● TEKS LATIHAN:
----------------
Sistem Pemilu Tetap Terbuka, Pakar Hukum Tata Negara dan Konstitusi: Putusan MK Wajib Dihormati

  • Bagikan
Pakar Hukum Tata Negara dan Konstitusi Universitas Muslim Indonesia, Fahri Bachmid

FAJAR.CO.ID, JAKARTA — Mahkamah Konstitusi (MK) membaca putusan uji materi Undang-Undang Nomor 7 Tahun 2017 atau gugatan sistem proporsional tertutup, Kamis, (15/6/2023).

Dalam pembacaan putusan itu, MK menolak gugatan pemohon dan memutuskan untuk tetap proporsional terbuka.

Menanggapi hal itu, Pakar Hukum Tata Negara dan Konstitusi Universitas Muslim Indonesia, Fahri Bachmid mengatakan, secara prinsip putusan MK ini harus dihormati dan dijalankan sebagaimana mestinya, sebagai konsekuensi negara hukum.

“Sebab secara konstitusional MK dalam pertimbangan hukumnya telah memberikan jalan serta petunjuk secara konstitusional terkait perubahan hukum Pemilu kedepan ‘Ius constitutum’ jika nantinya pembentuk UU melakukan perbaikan regulasi Pemilu,” tuturnya Fahri Bachmid, kepada Fajar.co.id, Kamis, (15/6/2023). 

Soal politik uang yang menjadi salah satu alasan penggugat ingin proporsional tertutup, Fahri Bachmid mengatakan, ada beberapa hal penting dalam memerangi politik uang.

Pertama, parpol dan anggota DPRD harus memperbaiki dan berkomitmen untuk tidak menggunakan politik uang.

Kedua, penegakan hukum harus dilaksanakan tanpa membeda-bedakan latar belakangnya.

Ketiga, masyarakat perlu diberikan kesadaran dan pendidikan politik untuk tidak menerima politik uang.

Lanjut kata Direktur Eksekutif Pusat Studi Konstitusi dan Pemerintahan FH UMI Makassar ini, tidak hanya kesadaran dan tanggung jawab pemerintah tapi juga merupakan tanggung jawab kolektif parpol, civil society, dan masyarakat.

“Mahkamah menyatakan secara tegas bahwa politik uang tidak dibenarkan sama sekali, politik uang lebih karena sifatnya yang struktural, bukan karena sistem pemilu yang digunakan, tidak bisa dijadikan dasar karena sistem pemilihan tertentu," jelas Fahri.

Dia mengutip MK soal pencegahan pragmatisme caleg/parpol. Mahkamah menilai parpol harus punya mekanisme seperti menggunakan pemilihan pendahuluan atau mekanisme lain, yang bisa digunakan unuk menentukan nomor urut calon.
----------------
● PERINTAH KERJA 1: Sunting data mulai dari awal hingga baris yang memuat "43 pilotes planeurs" dengan mengganti "Rochefort" menjadi "Royan" tanpa mengubah bagian lain, lalu tuliskan hasilnya tanpa menyertakan gambar.
Teks dan data di sini tidak saling berkaitan.

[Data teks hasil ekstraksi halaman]
----------------
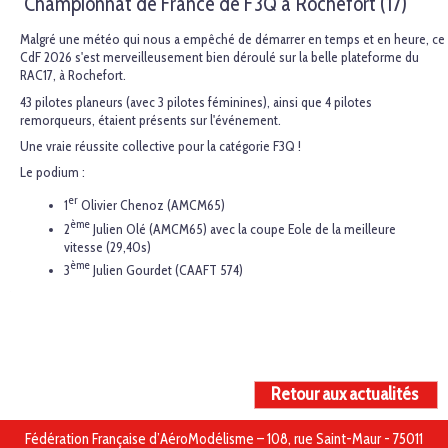
Championnat de France de F3Q à Rochefort (17)
Malgré une météo qui nous a empêché de démarrer en temps et en heure, ce
CdF 2026 s'est merveilleusement bien déroulé sur la belle plateforme du
RAC17, à Rochefort.
43 pilotes planeurs (avec 3 pilotes féminines), ainsi que 4 pilotes
remorqueurs, étaient présents sur l'événement.
Une vraie réussite collective pour la catégorie F3Q !
Le podium :
er
1
Olivier Chenoz (AMCM65)
ème
2
Julien Olé (AMCM65) avec la coupe Eole de la meilleure
vitesse (29,40s)
ème
3
Julien Gourdet (CAAFT 574)
Retour aux actualités
Fédération Française d’AéroModélisme – 108, rue Saint-Maur - 75011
----------------
● PERINTAH KERJA 2: Lanjutkan teks tentang putusan MK soal sistem pemilu mulai setelah kalimat terakhirnya.

● KOTAK JAWABAN 1:
Championnat de France de F3Q à Royan (17)
Malgré une météo qui nous a empêché de démarrer en temps et en heure, ce
CdF 2026 s'est merveilleusement bien déroulé sur la belle plateforme du
RAC17, à Royan.
43 pilotes planeurs (avec 3 pilotes féminines), ainsi que 4 pilotes

● KOTAK JAWABAN 2:
“Bahwa berlakunya syarat dimaksud tidak hanya didasarkan kepada kesadaran politik, namun apabila suatu waktu ke depan pembentuk UU mengagendakan revisi atas UU 7/2017, persyaratan tersebut dimasukkan dalam salah satu materi perubahan,” lanjutnya.

Untuk itu, dikatakan, MK telah meletakan beberapa rumusan penting dalam rangka untuk menjawab serta memberikan jalan keluar atas problem Pemilu selama ini.

“Putusan MK wajib dihormati, sebagai bagian dari supremasi konstitusi,” tandas Akademisi UMI ini.

Sebelumnya, Ketua MK, Anwar Usman mengatakan, berdasarkan penilaian alas fakta dan hukum sebagaimana diurakan, Mahkamah berkesimpulan untuk menolak.

“Mahkamah berwenang mengadil permohonan a quo, para pemohon memiiki kedudukan hukum untuk mengajukan permohonan a quo, permohonan provisi idak beralasan menurut hukum, pokok permohonan para pemohon tidak beralasan menurut hukum untuk seluruhnya,” kata Anwar saat membaca putusan.

Adapun amar putusannya, MK menolak permohonan provisi para pemohon dalam pokok permohonan dan menolak permohonan para pemohon untuk seluruhnya.

“Amar putusan, Mengadili, dalam provisi, menolak permohonan provisi para Pemohon dalam pokok permohonan, menolak permohonan para pemohon untuk seluruhnya,” tandasnya.

Sidang pembacaan putusan perkara Nomor 114/PUU-XX/2022 dihadiri 8 hakim MK, yakni Anwar Usman, Arief Hidayat, Suhartoyo, Manahan Sitompul, Saldi Isra, Enny Nurbaningsih, Daniel Yusmic Pancastaki Foekh, dan Guntur Hamzah. 

Undang-Undang Nomor 7 Tahun 2017 tentang Pemilihan Umum dimohonkan pengujian ke Mahkamah Konstitusi Demas Brian Wicaksono (pengurus PDIP cabang Banyuwangi); Yuwono Pintadi; Fahrurrozi (Bacaleg 2024); Ibnu Rachman Jaya (warga Jagakarsa, Jakarta Selatan); Riyanto (warga Pekalongan); dan Nono Marijono (warga Depok). Mereka memilih pengacara dari kantor hukum Din Law Group. (selfi/fajar)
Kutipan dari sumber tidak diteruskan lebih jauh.